[Records from a collection]

+ + + +

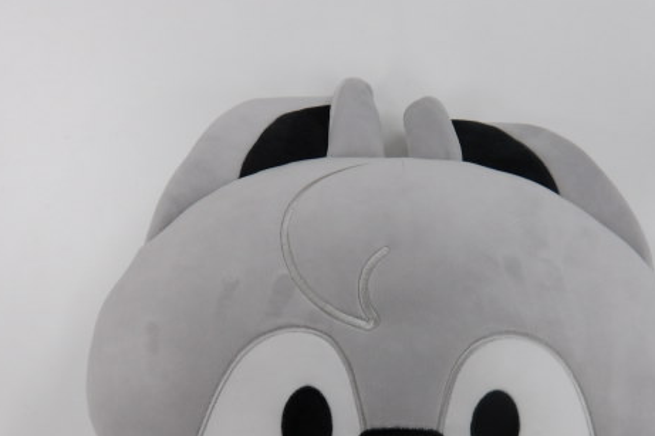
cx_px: 391
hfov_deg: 49.3
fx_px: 709
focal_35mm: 39
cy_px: 337
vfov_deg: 33.4
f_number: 3
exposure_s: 1/60
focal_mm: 4.9
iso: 100
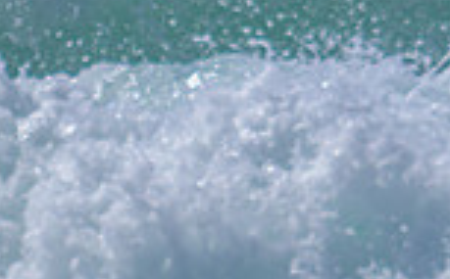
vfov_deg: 0.4
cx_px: 583
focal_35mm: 3516
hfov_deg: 0.6
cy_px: -188
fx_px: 43041
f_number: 11
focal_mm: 800
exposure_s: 1/2000
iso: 500
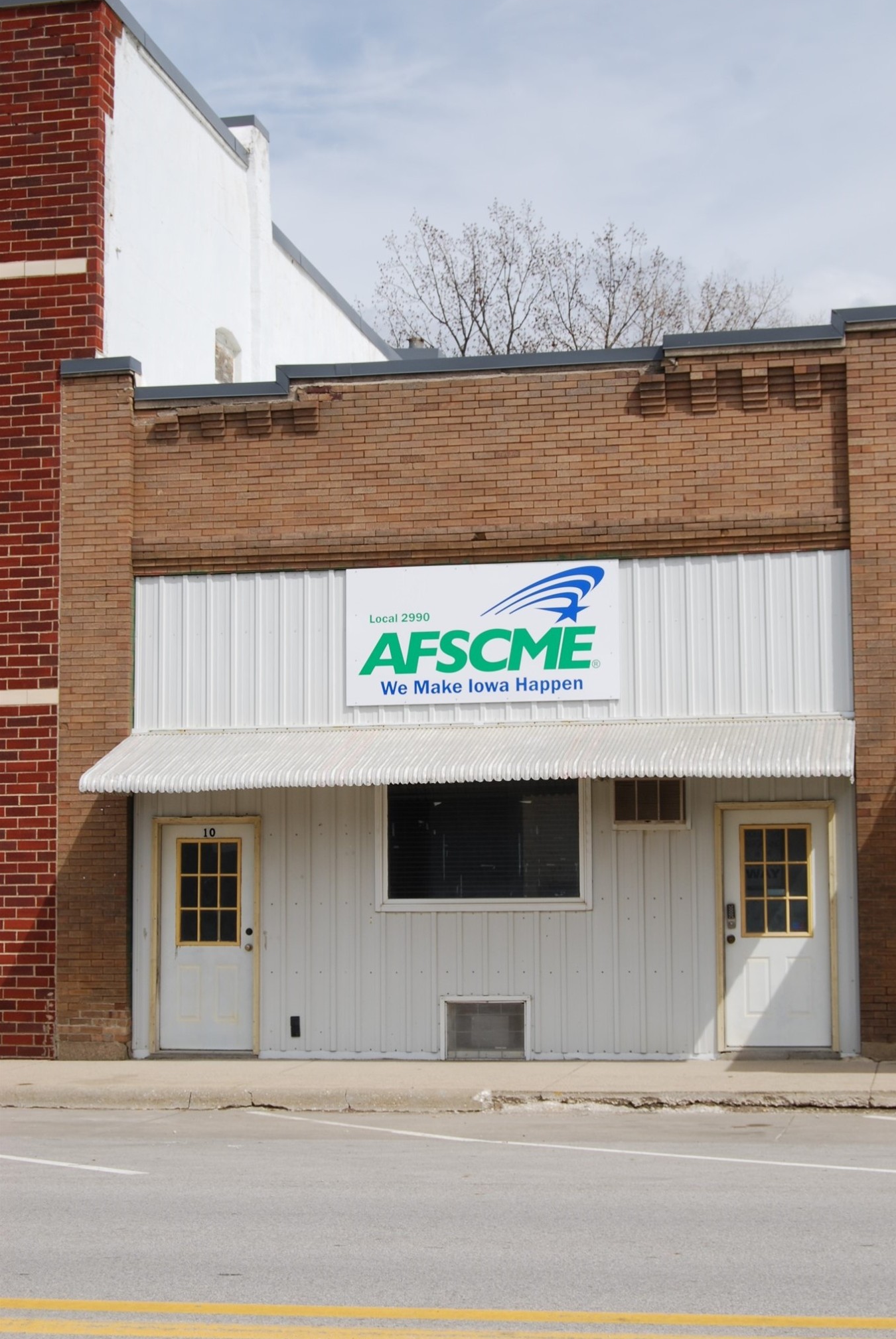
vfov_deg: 32.8
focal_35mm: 61
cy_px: 696
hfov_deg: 22.3
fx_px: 2272
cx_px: 479
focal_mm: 38
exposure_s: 1/320
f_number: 9
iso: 100
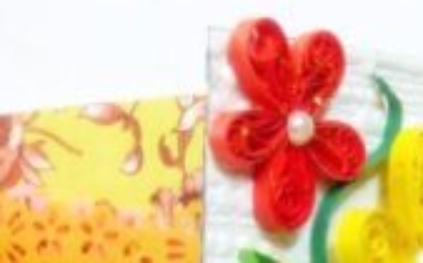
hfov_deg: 12.5
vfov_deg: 7.6
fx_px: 1910
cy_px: 508
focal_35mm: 166
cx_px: 45
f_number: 2.8
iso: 400
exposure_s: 1/20
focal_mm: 7.8
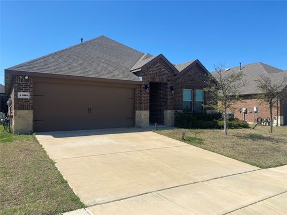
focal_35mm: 26
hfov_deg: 67.3
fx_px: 216
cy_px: 108
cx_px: 144
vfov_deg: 53.1
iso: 32
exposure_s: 1/3731
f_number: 1.8
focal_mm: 4.25
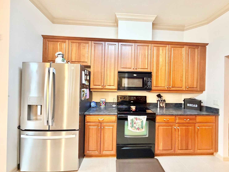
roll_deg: -0.6
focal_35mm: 15
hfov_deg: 98.1
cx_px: 121
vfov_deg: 81.8
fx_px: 99
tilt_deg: -0.4
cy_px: 85
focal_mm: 2.22
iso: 640
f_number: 2.2
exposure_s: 1/60
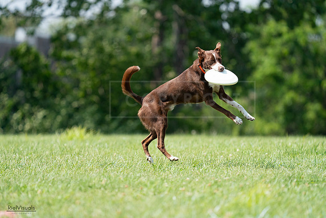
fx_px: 3623
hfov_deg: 5.2
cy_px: 109
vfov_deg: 3.4
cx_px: 163
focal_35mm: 400
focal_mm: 400
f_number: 6.3
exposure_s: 1/4000
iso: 1600
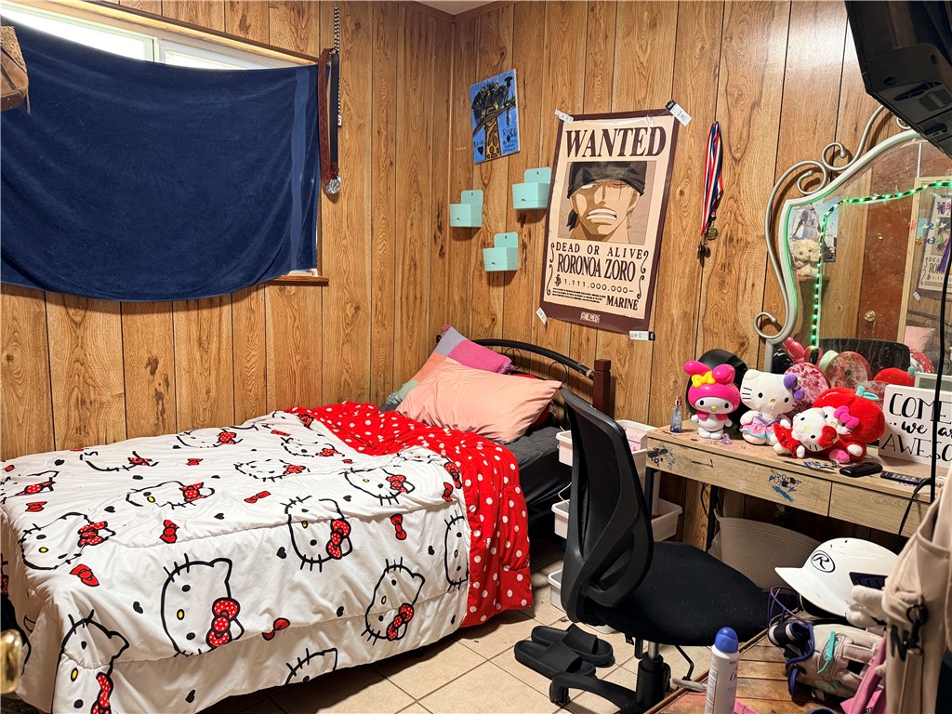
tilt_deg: -9.0
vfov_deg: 56.8
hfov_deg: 71.6
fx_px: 660
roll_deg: -2.2
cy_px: 357
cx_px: 476
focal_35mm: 24
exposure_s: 1/60
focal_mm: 6.76
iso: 320
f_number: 1.78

+ + + +

Transcribe exactly, and only, the lines from the one containing "hfov_deg: 0.6" through the last line of the records above, both included; leave out the pictures.

YOUR RESPONSE
hfov_deg: 0.6
cy_px: -188
fx_px: 43041
f_number: 11
focal_mm: 800
exposure_s: 1/2000
iso: 500
vfov_deg: 32.8
focal_35mm: 61
cy_px: 696
hfov_deg: 22.3
fx_px: 2272
cx_px: 479
focal_mm: 38
exposure_s: 1/320
f_number: 9
iso: 100
hfov_deg: 12.5
vfov_deg: 7.6
fx_px: 1910
cy_px: 508
focal_35mm: 166
cx_px: 45
f_number: 2.8
iso: 400
exposure_s: 1/20
focal_mm: 7.8
focal_35mm: 26
hfov_deg: 67.3
fx_px: 216
cy_px: 108
cx_px: 144
vfov_deg: 53.1
iso: 32
exposure_s: 1/3731
f_number: 1.8
focal_mm: 4.25
roll_deg: -0.6
focal_35mm: 15
hfov_deg: 98.1
cx_px: 121
vfov_deg: 81.8
fx_px: 99
tilt_deg: -0.4
cy_px: 85
focal_mm: 2.22
iso: 640
f_number: 2.2
exposure_s: 1/60
fx_px: 3623
hfov_deg: 5.2
cy_px: 109
vfov_deg: 3.4
cx_px: 163
focal_35mm: 400
focal_mm: 400
f_number: 6.3
exposure_s: 1/4000
iso: 1600
tilt_deg: -9.0
vfov_deg: 56.8
hfov_deg: 71.6
fx_px: 660
roll_deg: -2.2
cy_px: 357
cx_px: 476
focal_35mm: 24
exposure_s: 1/60
focal_mm: 6.76
iso: 320
f_number: 1.78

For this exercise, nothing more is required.